“And then the demons would be destroyed once and for all,” Dray concludes.
The old man shrugs, something that sets him to coughing again, his weak body jolting with each violent eruption.
“Some more water?” Briony asks.
His eyes glint and he nods.
She lifts it for him but he doesn’t take it from her.
“A little help,” he croaks, eyeing the bottle with thirst.
Briony shuffles forward on her knees, leaning over the man and raising the bottle to his mouth.
The next few actions happen with such speed, they blur and bleed in front of my eyes.
The man grabs Briony by the shoulders. His eyes flame red. He opens his mouth wide and exposes long white fangs. He lunges for her neck. She screams. Dray pounces forward. Thorne lifts his arm, I swing my sword from its sheath, and then white light, powerful and more dazzling than the sun, blinding us all.
“Briony!” I yell, shielding my eyes from the force of it.
There’s a low hiss.
“So hungry, so very hungry,” the old man wails, and then more hissing, hissing and the stench of rancid smoke.
The white light whips away and Briony is on her knees, nothing but a pile of ash in front of her.
Chapter Thirty-Five
Briony
“I … I killed him,” I say, my voice trembling as I peer down at my own murderous hands. They’re not covered in blood but they may as well be.
“He was a vampire,” Thorne says, “and he was going to kill you.”
“He was hungry – starving,” I say, “I panicked.”
“He’d have sucked you dry,” Beaufort says.
In the commotion Dray has transformed into his wolf, and he’s whining and nudging his snout against my face, licking at my cheek.

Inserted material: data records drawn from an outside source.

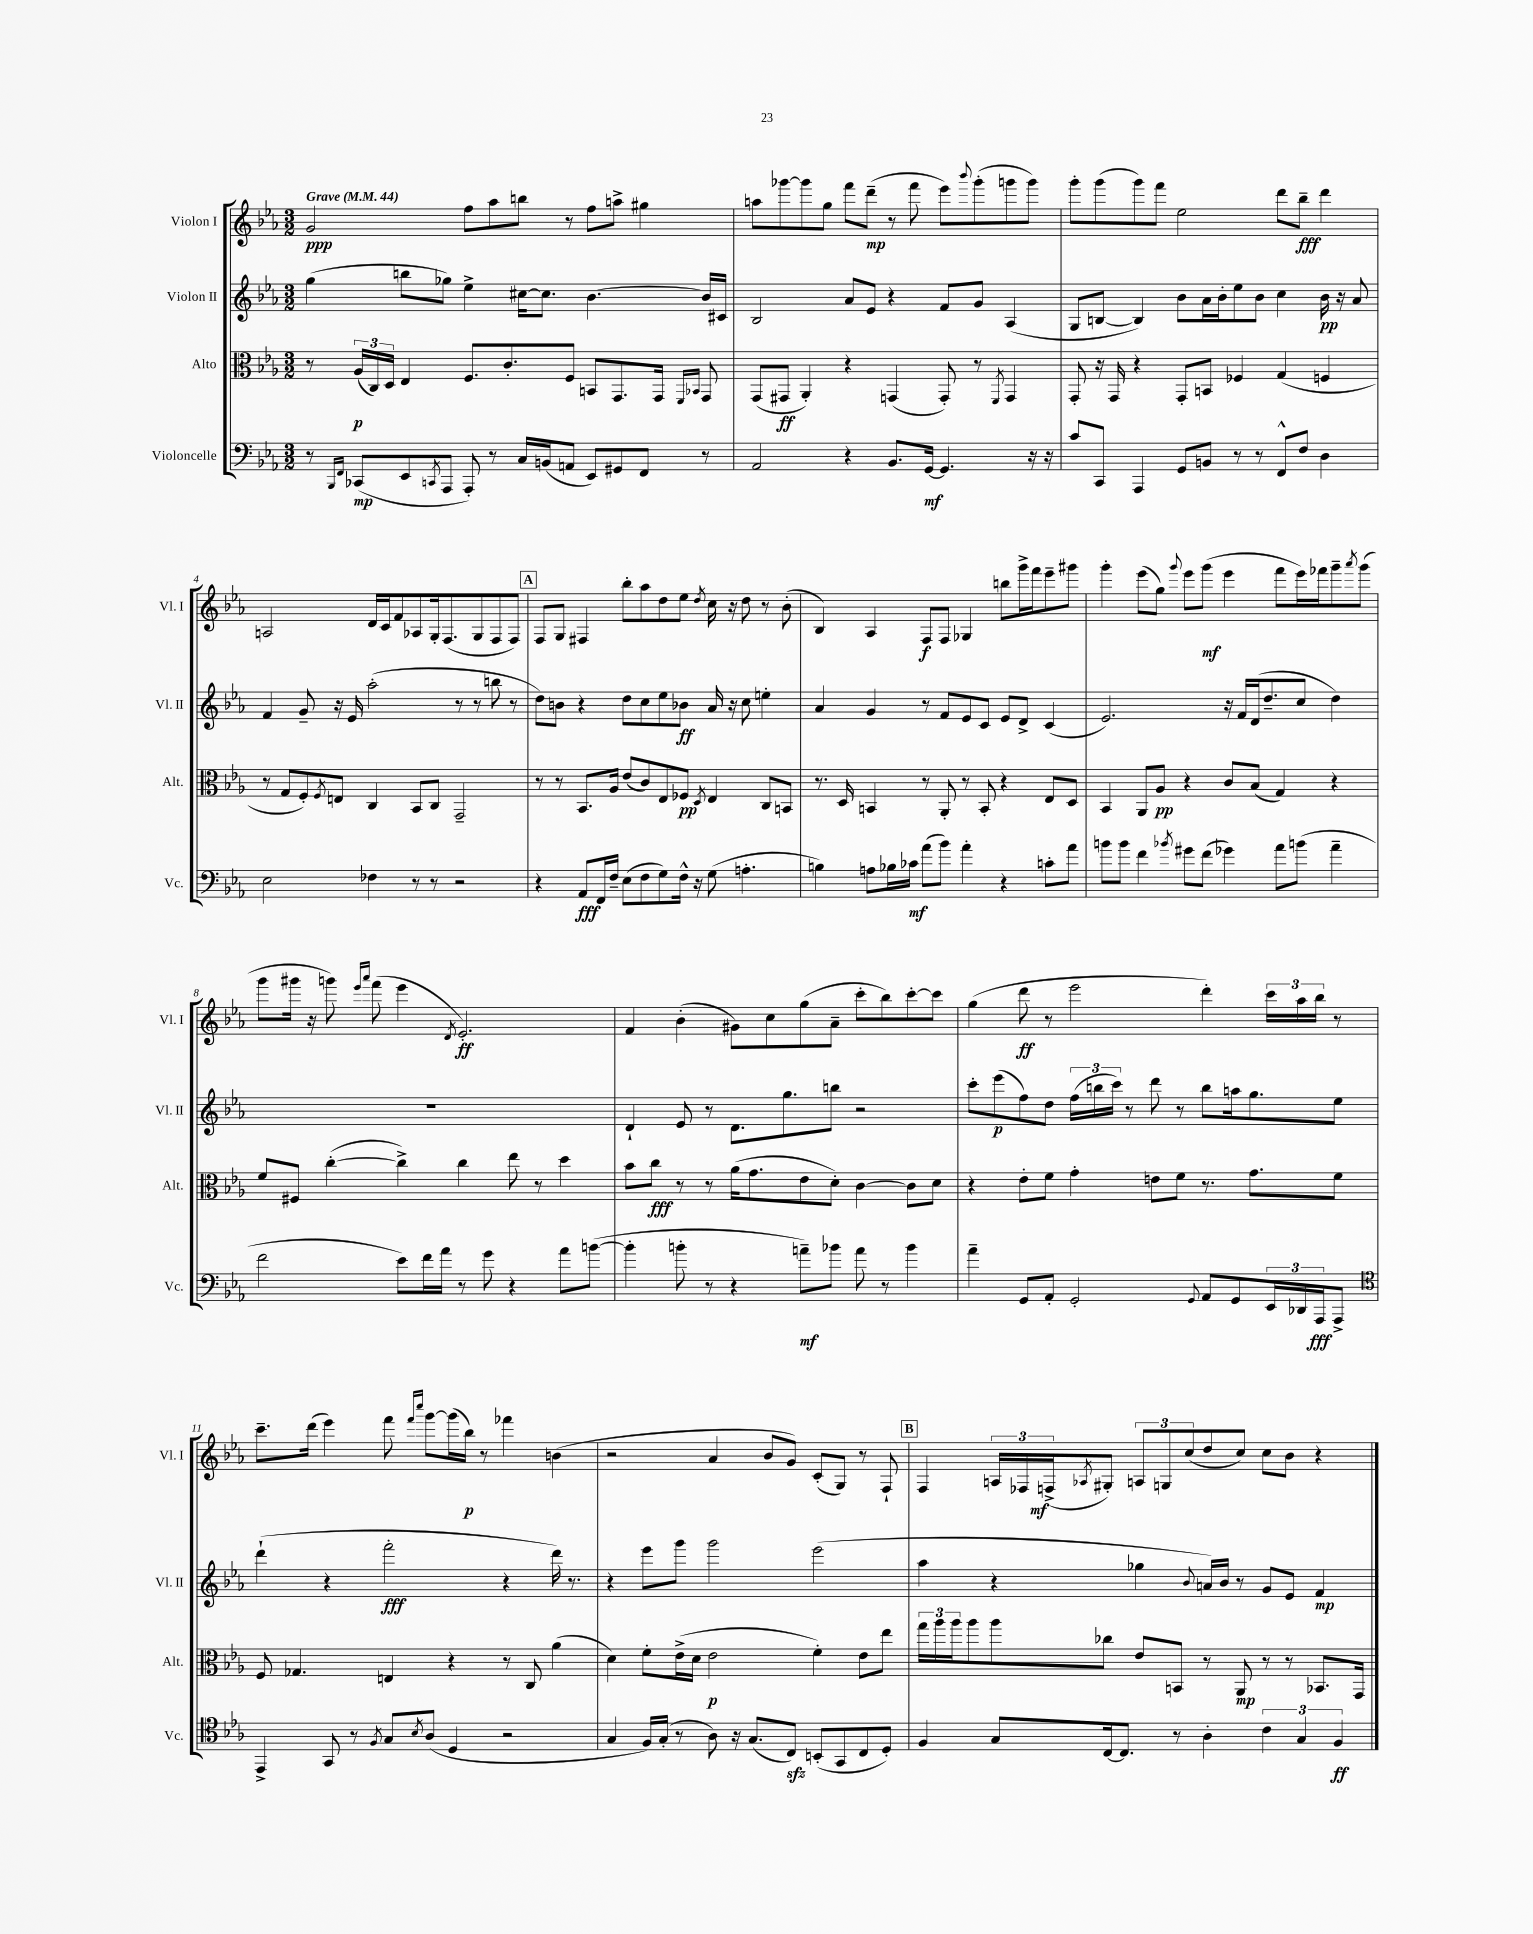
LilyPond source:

<<
\new StaffGroup <<
\new Staff = "s0" \with { instrumentName = "Violon I" shortInstrumentName = "Vl. I" } {
    \clef treble \key ees \major \numericTimeSignature \time 3/2 \tempo "Grave" 4 = 44
    g'2\ppp f''8 aes''8 b''8 r8 f''8 a''8-> gis''4 |
    a''8 ges'''8~ ges'''8 g''8 f'''8 d'''8--\mp( r8 f'''8 ees'''8) \appoggiatura { bes'''8 } ges'''8-.( g'''8 g'''8) |
    g'''8-. g'''8( g'''8) f'''8 ees''2 d'''8 bes''8--\fff d'''4 |
    a2 d'16 c'16 f'8 aes8 g16-. f8.( g8 f8 f8) |
    \mark \markup { \box "A" } f8 g8 fis4 bes''8-. aes''8 d''8 ees''8 \acciaccatura { d''8 } c''16 r16 d''8 r8 bes'8-.( |
    bes4) aes4 f8\f f8 ges4 b''8 g'''16-> f'''16 ees'''8-- gis'''8 |
    g'''4-. ees'''8( g''8) \appoggiatura { g'''8 } ees'''8 g'''8\mf( ees'''4 f'''8 ees'''16) fes'''16 g'''8-- \acciaccatura { aes'''8 } g'''8( |
    g'''8 gis'''16 r16 g'''8) \grace { ees'''16 aes'''16 } f'''8( ees'''4 \acciaccatura { d'8 } ees'2.-.\ff) |
    f'4 bes'4-.( gis'8) c''8 g''8( aes'8-- c'''8-. bes''8) c'''8~-. c'''8 |
    g''4( d'''8\ff r8 ees'''2 d'''4-.) \tuplet 3/2 { c'''16 aes''16 bes''16 } r8 |
    c'''8.-- d'''16( ees'''4) f'''8 \grace { f'''16 c''''16 } g'''8~ g'''16( bes''16\p) r8 fes'''4 b'4( |
    r2 aes'4 bes'8 g'8) c'8-.( g8) r8 f8-! |
    \mark \markup { \box "B" } f4 \tuplet 3/2 { a16 fes16 f16->\mf( } \acciaccatura { aes8 } gis8-.) \tuplet 3/2 { a8 g8 c''8( } d''8 c''8) c''8 bes'8 r4 \bar "|." |
}
\new Staff = "s1" \with { instrumentName = "Violon II" shortInstrumentName = "Vl. II" } {
    \clef treble \key ees \major \numericTimeSignature \time 3/2
    g''4( b''8 ges''8) ees''4-> cis''16~ cis''8. bes'4.~ bes'16 cis'16 |
    bes2 aes'8 ees'8 r4 f'8 g'8 aes4( |
    g8 b8~ b4) bes'8 aes'16 bes'16-. ees''8 bes'8 c''4 bes'16\pp r16 aes'8 |
    f'4 g'8-- r16 ees'16 aes''2-.( r8 r8 b''8 r8 |
    \mark \markup { \box "A" } d''8) b'8 r4 d''8 c''8 ees''8 bes'8\ff aes'16 r16 c''8 e''4-. |
    aes'4 g'4 r8 f'8 ees'8 c'8 ees'8 d'8-> c'4( |
    ees'2.) r16 f'16 d'16( d''8.-- c''8 d''4) |
    R1. |
    d'4-! ees'8 r8 d'8. g''8. b''8 r2 |
    c'''8-. ees'''8\p( f''8) d''8 \tuplet 3/2 { f''16( b''16 c'''16) } r8 d'''8 r8 b''8 a''16 g''8. ees''8 |
    d'''4-!( r4 f'''2-.\fff r4 d'''16) r8. |
    r4 ees'''8 g'''8 g'''2 ees'''2( |
    \mark \markup { \box "B" } aes''4 r4 ges''4 \appoggiatura { bes'8 } a'16) bes'16 r8 g'8 ees'8 f'4\mp \bar "|." |
}
\new Staff = "s2" \with { instrumentName = "Alto" shortInstrumentName = "Alt." } {
    \clef alto \key ees \major \numericTimeSignature \time 3/2
    r8 \tuplet 3/2 { aes16\p( c16) d16 } ees4 f8. c'8.-. f8 b,8 g,8. g,16 \grace { f,16 bes,16 } g,8 |
    g,8( gis,8\ff aes,4-.) r4 g,4( g,8-.) r8 \acciaccatura { f,8 } g,4 |
    g,8-. r16 g,16 r4 g,8-. b,8 fes4 g4( f4 |
    r8 g8 f8-.) \acciaccatura { f8 } e8 c4 bes,8 c8 g,2-- |
    \mark \markup { \box "A" } r8 r8 bes,8. aes16 ees'8( c'8) ees8 fes8\pp \acciaccatura { d8 } ees4 c8 b,8 |
    r8. d16 b,4 r8 aes,8-. r8 b,8-. r4 ees8 d8 |
    bes,4 aes,8 aes8\pp r4 c'8 bes8( g4) r4 |
    f'8 fis8 c''4~-.( c''4->) c''4 ees''8 r8 d''4 |
    bes'8 c''8\fff r8 r8 aes'16( g'8. ees'8 d'8-.) c'4~ c'8 d'8 |
    r4 ees'8-. f'8 g'4-. e'8 f'8 r8. g'8. f'8 |
    f8 ges4. e4 r4 r8 c8 aes'4( |
    d'4) f'8-. ees'16->( d'16 ees'2\p f'4-.) ees'8 ees''8 |
    \mark \markup { \box "B" } \tuplet 3/2 { g''16 aes''16 aes''16 } aes''8 aes''8 ces''8 ees'8 b,8 r8 aes,8\mp r8 r8 bes,8. g,16 \bar "|." |
}
\new Staff = "s3" \with { instrumentName = "Violoncelle" shortInstrumentName = "Vc." } {
    \clef bass \key ees \major \numericTimeSignature \time 3/2
    r8 \grace { bes,,16 f,16 } ces,8\mp( ees,8 \acciaccatura { c,8 } aes,,8 aes,,8-.) r8 c16 b,16( a,8 ees,8) gis,8 f,8 r8 |
    aes,2 r4 bes,8. g,16~\mf g,4. r16 r16 |
    c'8 c,8 aes,,4 g,8 b,8 r8 r8 f,8-^ f8 d4 |
    ees2 fes4 r8 r8 r2 |
    \mark \markup { \box "A" } r4 aes,8\fff f,16 f16-- ees8( f8 g8) f16-^ r16 g8( a4.-. |
    b4) a8 bes16 ces'16\mf aes'8( bes'8) aes'4-. r4 c'8-. aes'8 |
    b'8 b'8 f'4 \acciaccatura { bes'8 } gis'8 f'8( ges'4) aes'8 b'8( aes'4-- |
    f'2 ees'8) f'16 aes'16 r8 g'8 r4 aes'8 b'8~( |
    b'4-. b'8-. r8 r4 a'8--\mf) bes'8 a'8 r8 bes'4 |
    aes'4-- g,8 aes,8-. g,2-. \appoggiatura { g,8 } aes,8 g,8 \tuplet 3/2 { ees,16 des,16 aes,,16\fff } aes,,8-> |
    \clef tenor ees,4-> g,8 r8 \acciaccatura { f8 } g8 \acciaccatura { bes8 } aes8( d4 r2 |
    g4 f16) g16-.( r8 aes8) r16 g8.( c8\sfz) b,8-.( g,8 c8 d8-.) |
    \mark \markup { \box "B" } f4 g8 c16~ c8. r8 aes4-. \tuplet 3/2 { c'4 g4 f4\ff } \bar "|." |
}
>>
>>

“We don’t know that,” I mutter, wrapping my arm around Dray’s neck and burying my face in his fur.
“He was lying to us,” Beaufort tells me, resolutely. “Nothing good can survive out here. Definitely not for as long as he did.”
“He was the Head of the academy, he must have been good. The Empress must have trusted him.”
“She trusted Bardin too,” Thorne points out, “and she turned out to be evil.”
I nod my head, not yet convinced by their arguments. “I didn’t mean to do it. I don’t even know how I did it.”
“The light is harmful to vampires,” Beaufort says.
“But it doesn’t kill them,” I say, remembering what Fox told me.
“Yes, but your light is powerful, Briony.”
“More than the sun?” I’ve seen Fox out in the sunlight. Okay, never on a scorching hot day, but still, he didn’t wither away and crumble into ash like that man did.
“I guess so,” Beaufort says, looking at me in that way he does when he’s somewhat amazed by me.